22日、政府、民主党双方から鳩山由紀夫首相や小沢一郎幹事長らが首相官邸に集まり、初めての政府・民主党首脳会議を開いた。政府は26日召集の臨時国会に、北朝鮮に出入りする船舶などの貨物を検査するための貨物検査特別措置法案を提出する方針を伝えたのに対し、党側は36日間と短い国会会期を理由に、法案成立は難しいと回答した。首脳会議は今後、定例化されるが、法案処理を巡る双方の温度差は否めず、貨物検査特措法案に関しては、提出見送り論も出始めた。【近藤大介、太田誠一】
国会召集日を巡り、政府と民主党はさや当てを演じた経緯がある。このため政府側が、両者の足並みをそろえる目的で首脳会議を呼び掛けた。この日は政府側から、鳩山首相と菅直人副総理兼国家戦略担当相、平野博文官房長官が出席、民主党の方は小沢氏や輿石東参院議員会長、山岡賢次国対委員長が顔をそろえた。遅れて部屋に入った鳩山首相に、小沢氏は椅子から立ち上がって笑顔で迎えた。
ただ、具体的な協議となると、22日も双方の呼吸は合わないまま。貨物検査特措法案について平野氏が「(臨時国会での)提出を検討している」と表明したのに対し、山岡氏は「次から次へとやりたい法案が出てくるが、非常に難しい状況だ。臨時国会で仕上げるのは、一般論的に極めて難しい」と述べ、政府側にクギを刺した。
一方、永住外国人に地方参政権を付与する法案では、政府と民主党の姿勢が逆転した。推進論者の小沢氏の意向を踏まえ、山岡氏が「対応を考えていただきたい」と要請したものの、鳩山首相は22日夜、首相官邸で記者団に「法案の準備ができあがっている状況ではない。次の国会では難しいのではないか」と述べるにとどめた。

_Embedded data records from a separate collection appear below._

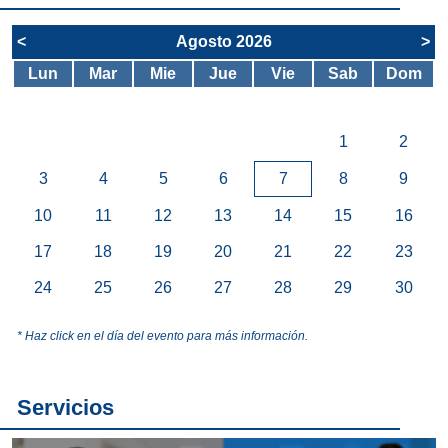
<
Agosto 2026
>
Lun
Mar
Mie
Jue
Vie
Sab
Dom
1
2
3
4
5
6
7
8
9
10
11
12
13
14
15
16
17
18
19
20
21
22
23
24
25
26
27
28
29
30
* Haz click en el día del evento para más información.
Servicios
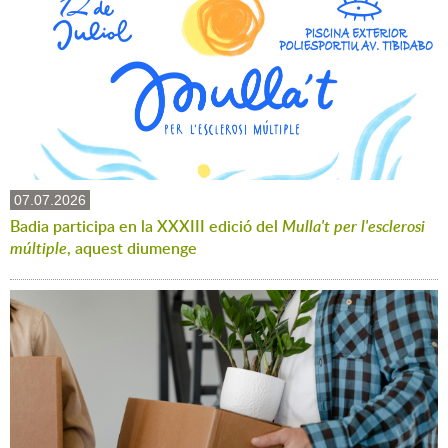
07.07.2026
Badia participa en la XXXIII edició del
Mulla't per l'esclerosi
múltiple
, aquest diumenge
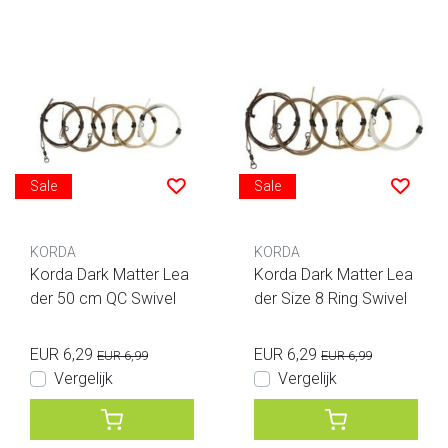
Sale
Sale
KORDA
KORDA
Korda Dark Matter Lea
Korda Dark Matter Lea
der 50 cm QC Swivel
der Size 8 Ring Swivel
EUR 6,29
EUR 6,29
EUR 6,99
EUR 6,99
Vergelijk
Vergelijk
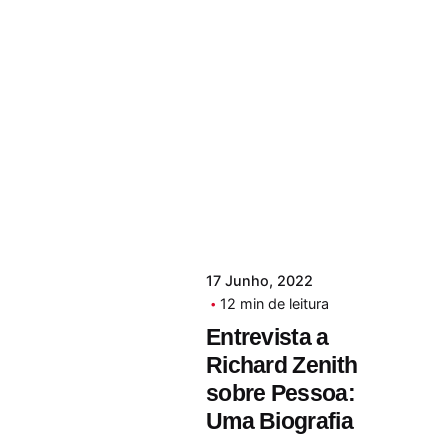
17 Junho, 2022
12 min de leitura
Entrevista a
Richard Zenith
sobre Pessoa:
Uma Biografia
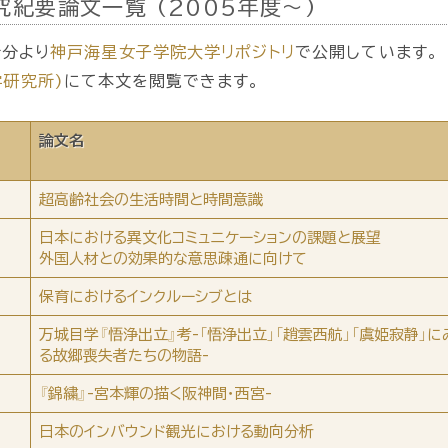
紀要論文一覧 (2005年度～)
行分より
神戸海星女子学院大学リポジトリ
で公開しています。
報学研究所)
にて本文を閲覧できます。
論文名
超高齢社会の生活時間と時間意識
日本における異文化コミュニケーションの課題と展望
外国人材との効果的な意思疎通に向けて
保育におけるインクルーシブとは
万城目学『悟浄出立』考-「悟浄出立」「趙雲西航」「虞姫寂静」に
る故郷喪失者たちの物語-
『錦繍』-宮本輝の描く阪神間・西宮-
日本のインバウンド観光における動向分析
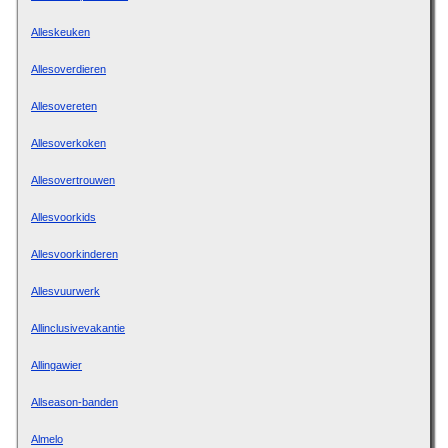
Alleskeuken
Allesoverdieren
Allesovereten
Allesoverkoken
Allesovertrouwen
Allesvoorkids
Allesvoorkinderen
Allesvuurwerk
Allinclusivevakantie
Allingawier
Allseason-banden
Almelo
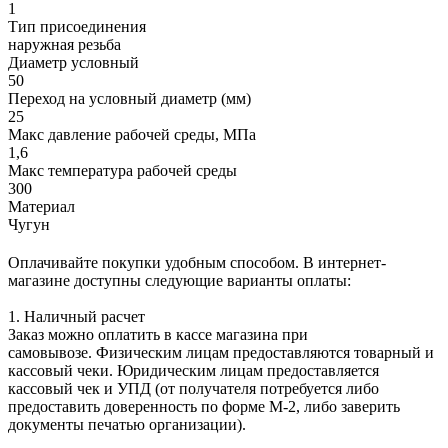
1
Тип присоединения
наружная резьба
Диаметр условный
50
Переход на условный диаметр (мм)
25
Макс давление рабочей среды, МПа
1,6
Макс температура рабочей среды
300
Материал
Чугун
Оплачивайте покупки удобным способом. В интернет-
магазине доступны следующие варианты оплаты:
1. Наличный расчет
Заказ можно оплатить в кассе магазина при
самовывозе. Физическим лицам предоставляются товарный и
кассовый чеки. Юридическим лицам предоставляется
кассовый чек и УПД (от получателя потребуется либо
предоставить доверенность по форме М-2, либо заверить
документы печатью организации).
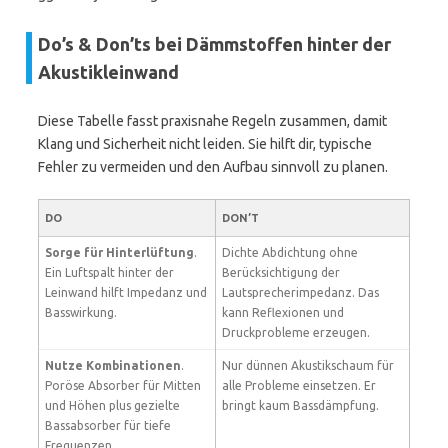
Do’s & Don’ts bei Dämmstoffen hinter der
Akustikleinwand
Diese Tabelle fasst praxisnahe Regeln zusammen, damit
Klang und Sicherheit nicht leiden. Sie hilft dir, typische
Fehler zu vermeiden und den Aufbau sinnvoll zu planen.
DO
DON’T
Sorge für Hinterlüftung
.
Dichte Abdichtung ohne
Ein Luftspalt hinter der
Berücksichtigung der
Leinwand hilft Impedanz und
Lautsprecherimpedanz. Das
Basswirkung.
kann Reflexionen und
Druckprobleme erzeugen.
Nutze Kombinationen
.
Nur dünnen Akustikschaum für
Poröse Absorber für Mitten
alle Probleme einsetzen. Er
und Höhen plus gezielte
bringt kaum Bassdämpfung.
Bassabsorber für tiefe
Frequenzen.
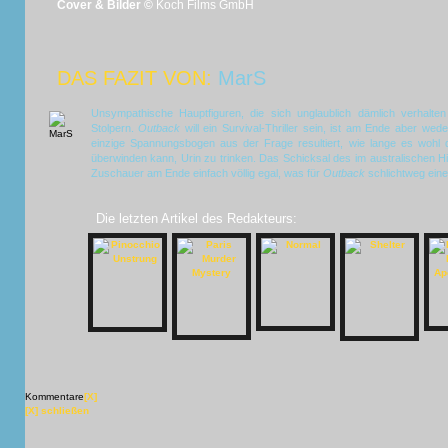
Cover & Bilder ©
Koch Films GmbH
DAS FAZIT VON:
MarS
Unsympathische Hauptfiguren, die sich unglaublich dämlich verhalt
Stolpern.
Outback
will ein Survival-Thriller sein, ist am Ende aber we
einzige Spannungsbogen aus der Frage resultiert, wie lange es wohl d
überwinden kann, Urin zu trinken. Das Schicksal des im australischen H
Zuschauer am Ende einfach völlig egal, was für
Outback
schlichtweg ein
Die letzten Artikel des Redakteurs:
Kommentare
[X]
[X] schließen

政府と民主党だけの首脳会議は、連立与党内にも波紋を広げている。社民党の重野安正幹事長は22日の記者会見で、会議開催を尋ねる質問に対し「全然、聞いていない」と驚いた。与党内で存在感を高めたい社民党は、政府側に定期会合を開くよう申し入れてきただけに、党内からは「会議の趣旨を平野氏に確かめたい」(幹部)との不満も漏れる。